Project Summary Localized infections are often treated with systemic antibiotics, which leads to undesired side effects for the patient and contributes to the increase in antibiotic-resistant pathogens. This work will result in an innovative platform technology, multifunctional engineered living materials and organelles (ELMOs), that alters the metabolic niche occupied by pathogenic organisms and delivers therapeutics. These ELMOs consist of synthetic 1) probiotics engineered with catabolically-active bacterial microcompartments (BMCs) and embedded in hydrogels, 2) standalone catabolically-active BMCs embedded in hydrogels, and 3) BMC-derived shells as therapeutic nanodevices that are released by embedded cellular proliferation. Using this technology, we will build multifunctional intravesical delivery systems that float in the bladder and enable sustained performance to treat urinary tract infections. The proposed interdisciplinary approach leverages advances in synthetic biology and biomaterials and will lead to new technologies designed to treat a wide range of infections, including medical device-associated infections and cancers, where the metabolite availability and dysbiosis contribute to disease progression. Published and preliminary data demonstrate the feasibility of creating engineered living materials comprised of synthetic materials and probiotics and using these materials for controlled release. Published and preliminary data demonstrate that BMCs can be embedded within organisms or isolated to be used as catabolically-active or multivalent binding nanoparticles. Ultimately this work will enable new medical devices that treat infections, beginning with urinary tract infections (UTI), using a multimodal approach that acts against pathogens by modulating the local ecosystem. To realize this goal, three specific aims are proposed: 1) Design intravesical therapeutic and organism delivery systems, 2) Engineer BMCs into non-uropathogenic bacteria and into hydrogels to compete with pathogens, and 3) Determine the effect of ELMOs containing BMC-engineered organisms, catabolically-active BMCs, and therapeutic nanodevices on uropathogen clearance in a mouse model of UTI. The assembled team is well qualified to answer these questions based on multidisciplinary expertise in engineered living materials (Ware), bacterial microcompartments (Kerfeld), UTI (Subash), and clinical urology (Zimmern).

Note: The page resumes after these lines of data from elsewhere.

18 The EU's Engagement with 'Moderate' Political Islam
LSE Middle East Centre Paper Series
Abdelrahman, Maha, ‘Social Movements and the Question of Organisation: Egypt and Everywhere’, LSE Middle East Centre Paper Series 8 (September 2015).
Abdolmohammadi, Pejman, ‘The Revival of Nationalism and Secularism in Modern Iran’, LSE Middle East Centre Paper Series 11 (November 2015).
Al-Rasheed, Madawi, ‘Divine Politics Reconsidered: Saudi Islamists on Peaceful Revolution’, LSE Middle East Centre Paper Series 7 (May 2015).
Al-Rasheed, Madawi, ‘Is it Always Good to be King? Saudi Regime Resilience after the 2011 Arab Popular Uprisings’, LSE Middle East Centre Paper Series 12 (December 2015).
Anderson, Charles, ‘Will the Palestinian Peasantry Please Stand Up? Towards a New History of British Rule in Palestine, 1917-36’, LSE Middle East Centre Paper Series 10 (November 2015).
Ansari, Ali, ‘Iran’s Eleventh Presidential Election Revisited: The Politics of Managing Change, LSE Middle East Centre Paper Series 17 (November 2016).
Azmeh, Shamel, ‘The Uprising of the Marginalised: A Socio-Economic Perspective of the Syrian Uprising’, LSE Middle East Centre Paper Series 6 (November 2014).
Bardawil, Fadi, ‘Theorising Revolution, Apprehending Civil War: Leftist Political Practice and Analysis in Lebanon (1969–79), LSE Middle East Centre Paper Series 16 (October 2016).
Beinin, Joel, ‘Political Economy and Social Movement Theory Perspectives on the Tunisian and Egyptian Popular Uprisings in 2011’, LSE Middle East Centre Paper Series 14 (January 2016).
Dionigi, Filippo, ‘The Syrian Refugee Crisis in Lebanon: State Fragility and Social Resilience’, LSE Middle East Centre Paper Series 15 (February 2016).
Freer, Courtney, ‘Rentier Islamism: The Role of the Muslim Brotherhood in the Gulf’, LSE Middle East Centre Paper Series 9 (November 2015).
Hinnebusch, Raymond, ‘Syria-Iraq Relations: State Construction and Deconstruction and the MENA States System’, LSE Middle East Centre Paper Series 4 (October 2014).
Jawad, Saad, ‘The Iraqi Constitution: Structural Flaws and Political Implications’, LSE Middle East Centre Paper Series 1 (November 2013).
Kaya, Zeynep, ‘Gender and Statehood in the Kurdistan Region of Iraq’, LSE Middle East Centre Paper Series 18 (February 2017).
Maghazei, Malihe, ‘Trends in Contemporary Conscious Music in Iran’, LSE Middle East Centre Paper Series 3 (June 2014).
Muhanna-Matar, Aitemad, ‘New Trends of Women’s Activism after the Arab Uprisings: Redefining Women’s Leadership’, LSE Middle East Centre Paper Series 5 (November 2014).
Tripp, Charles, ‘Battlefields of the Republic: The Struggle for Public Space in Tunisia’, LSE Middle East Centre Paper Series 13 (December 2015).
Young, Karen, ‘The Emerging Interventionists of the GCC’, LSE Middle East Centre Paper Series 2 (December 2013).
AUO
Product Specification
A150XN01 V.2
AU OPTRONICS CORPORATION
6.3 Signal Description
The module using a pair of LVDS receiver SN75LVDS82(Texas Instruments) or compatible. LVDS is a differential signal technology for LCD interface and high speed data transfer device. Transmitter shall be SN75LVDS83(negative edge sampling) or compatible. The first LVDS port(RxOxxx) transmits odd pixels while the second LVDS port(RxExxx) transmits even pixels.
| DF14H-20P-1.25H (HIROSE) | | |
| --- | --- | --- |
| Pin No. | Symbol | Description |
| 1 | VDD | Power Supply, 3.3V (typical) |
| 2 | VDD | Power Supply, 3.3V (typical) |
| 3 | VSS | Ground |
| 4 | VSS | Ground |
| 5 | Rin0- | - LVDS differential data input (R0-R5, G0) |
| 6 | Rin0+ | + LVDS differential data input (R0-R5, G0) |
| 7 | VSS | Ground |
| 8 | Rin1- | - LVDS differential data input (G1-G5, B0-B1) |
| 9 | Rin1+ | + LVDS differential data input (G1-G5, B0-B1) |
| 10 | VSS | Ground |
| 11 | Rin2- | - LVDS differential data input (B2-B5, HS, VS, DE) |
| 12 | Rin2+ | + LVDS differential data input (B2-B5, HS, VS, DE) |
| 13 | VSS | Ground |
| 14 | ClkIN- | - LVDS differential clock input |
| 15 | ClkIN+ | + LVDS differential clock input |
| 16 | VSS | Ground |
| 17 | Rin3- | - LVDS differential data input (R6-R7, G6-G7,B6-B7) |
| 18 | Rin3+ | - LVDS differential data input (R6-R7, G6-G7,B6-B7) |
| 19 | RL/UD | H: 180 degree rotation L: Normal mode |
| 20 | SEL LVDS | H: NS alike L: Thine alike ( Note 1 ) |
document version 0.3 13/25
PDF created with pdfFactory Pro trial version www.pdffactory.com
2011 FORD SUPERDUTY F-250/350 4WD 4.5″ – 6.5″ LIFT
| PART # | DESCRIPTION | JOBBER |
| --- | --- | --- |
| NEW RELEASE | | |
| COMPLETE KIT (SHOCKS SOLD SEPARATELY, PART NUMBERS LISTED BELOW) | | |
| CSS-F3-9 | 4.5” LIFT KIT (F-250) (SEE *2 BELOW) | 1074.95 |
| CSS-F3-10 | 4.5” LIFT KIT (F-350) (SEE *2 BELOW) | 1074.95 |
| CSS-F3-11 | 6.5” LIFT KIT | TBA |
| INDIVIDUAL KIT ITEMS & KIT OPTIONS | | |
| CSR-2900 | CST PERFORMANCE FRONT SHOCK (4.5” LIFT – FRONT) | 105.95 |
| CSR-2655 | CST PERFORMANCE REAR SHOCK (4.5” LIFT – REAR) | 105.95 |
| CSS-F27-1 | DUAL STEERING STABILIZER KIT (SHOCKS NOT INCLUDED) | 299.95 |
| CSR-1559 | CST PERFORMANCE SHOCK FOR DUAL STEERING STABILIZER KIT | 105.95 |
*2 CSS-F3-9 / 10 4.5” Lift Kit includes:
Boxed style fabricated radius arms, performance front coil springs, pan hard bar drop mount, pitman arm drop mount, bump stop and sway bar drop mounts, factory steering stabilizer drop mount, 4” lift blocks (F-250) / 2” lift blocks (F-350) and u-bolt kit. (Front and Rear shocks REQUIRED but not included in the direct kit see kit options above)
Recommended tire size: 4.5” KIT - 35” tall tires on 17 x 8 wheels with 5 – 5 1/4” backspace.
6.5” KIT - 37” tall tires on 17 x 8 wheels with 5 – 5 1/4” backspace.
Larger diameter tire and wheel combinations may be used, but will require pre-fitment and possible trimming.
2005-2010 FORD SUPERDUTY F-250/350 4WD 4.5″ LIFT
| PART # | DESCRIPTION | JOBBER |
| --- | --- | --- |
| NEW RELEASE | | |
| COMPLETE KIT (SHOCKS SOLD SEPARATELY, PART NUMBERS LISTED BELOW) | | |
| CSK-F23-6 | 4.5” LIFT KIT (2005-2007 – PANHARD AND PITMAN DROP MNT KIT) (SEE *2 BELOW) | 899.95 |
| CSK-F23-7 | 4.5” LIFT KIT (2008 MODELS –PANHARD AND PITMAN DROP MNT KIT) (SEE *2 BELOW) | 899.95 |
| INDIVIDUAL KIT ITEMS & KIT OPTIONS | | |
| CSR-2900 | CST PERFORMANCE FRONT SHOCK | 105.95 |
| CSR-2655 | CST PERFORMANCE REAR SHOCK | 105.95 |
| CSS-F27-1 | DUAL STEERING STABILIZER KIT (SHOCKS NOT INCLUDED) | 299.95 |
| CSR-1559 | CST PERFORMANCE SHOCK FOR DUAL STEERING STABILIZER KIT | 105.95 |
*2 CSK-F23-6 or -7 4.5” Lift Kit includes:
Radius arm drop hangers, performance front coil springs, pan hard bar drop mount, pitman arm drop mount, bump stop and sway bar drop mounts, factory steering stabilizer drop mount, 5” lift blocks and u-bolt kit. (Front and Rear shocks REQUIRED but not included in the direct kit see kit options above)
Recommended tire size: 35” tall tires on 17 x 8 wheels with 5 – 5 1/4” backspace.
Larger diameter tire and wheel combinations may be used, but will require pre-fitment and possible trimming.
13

项目摘要 局部感染通常用全身性抗生素治疗，这导致对患者的不期望的副作用。 患者，并有助于增加抗药性病原体。这项工作将导致一个创新的 平台技术，多功能工程生物材料和细胞器（ELMO），改变了 代谢生态位被病原生物体占据并提供治疗剂。这些ELMO由合成的 1)用分解代谢活性细菌微区室（BMC）工程化并嵌入 水凝胶，2）包埋在水凝胶中的独立的分解代谢活性BMC，和3）BMC衍生的壳， 通过嵌入的细胞增殖释放的治疗性纳米器件。利用这项技术，我们将 多功能膀胱内递送系统，其漂浮在膀胱中并能够持续进行治疗， 尿路感染拟议的跨学科方法利用了合成生物学的进展， 生物材料，并将导致新的技术，旨在治疗各种感染，包括医疗 与器械相关的感染和癌症，其中代谢物的可用性和生态失调会导致疾病 进展已发表的和初步的数据证明了创造工程生物材料的可行性 包括合成材料和益生菌，并使用这些材料进行控制释放。出版并 初步数据表明，BMCs可以包埋在生物体内或分离出来用作 分解代谢活性或多价结合纳米颗粒。最终，这项工作将使新的医疗设备 治疗感染，从尿路感染（UTI）开始，使用多模式方法， 通过调节当地生态系统来消灭病原体。为实现这一目标，提出了三个具体目标：1）设计 膀胱内治疗和生物体递送系统，2）将BMC工程化为非尿路病原性细菌， 3）确定含有BMC工程化的ELMO的效果， 微生物、分解代谢活性BMC和治疗性纳米装置对小鼠泌尿病原体清除的影响 UTI模型集合的团队很有资格回答这些问题的基础上，多学科 工程生物材料（Ware）、细菌微区室（Kerfeld）、UTI（Subash）和 临床泌尿学（Zimmern）。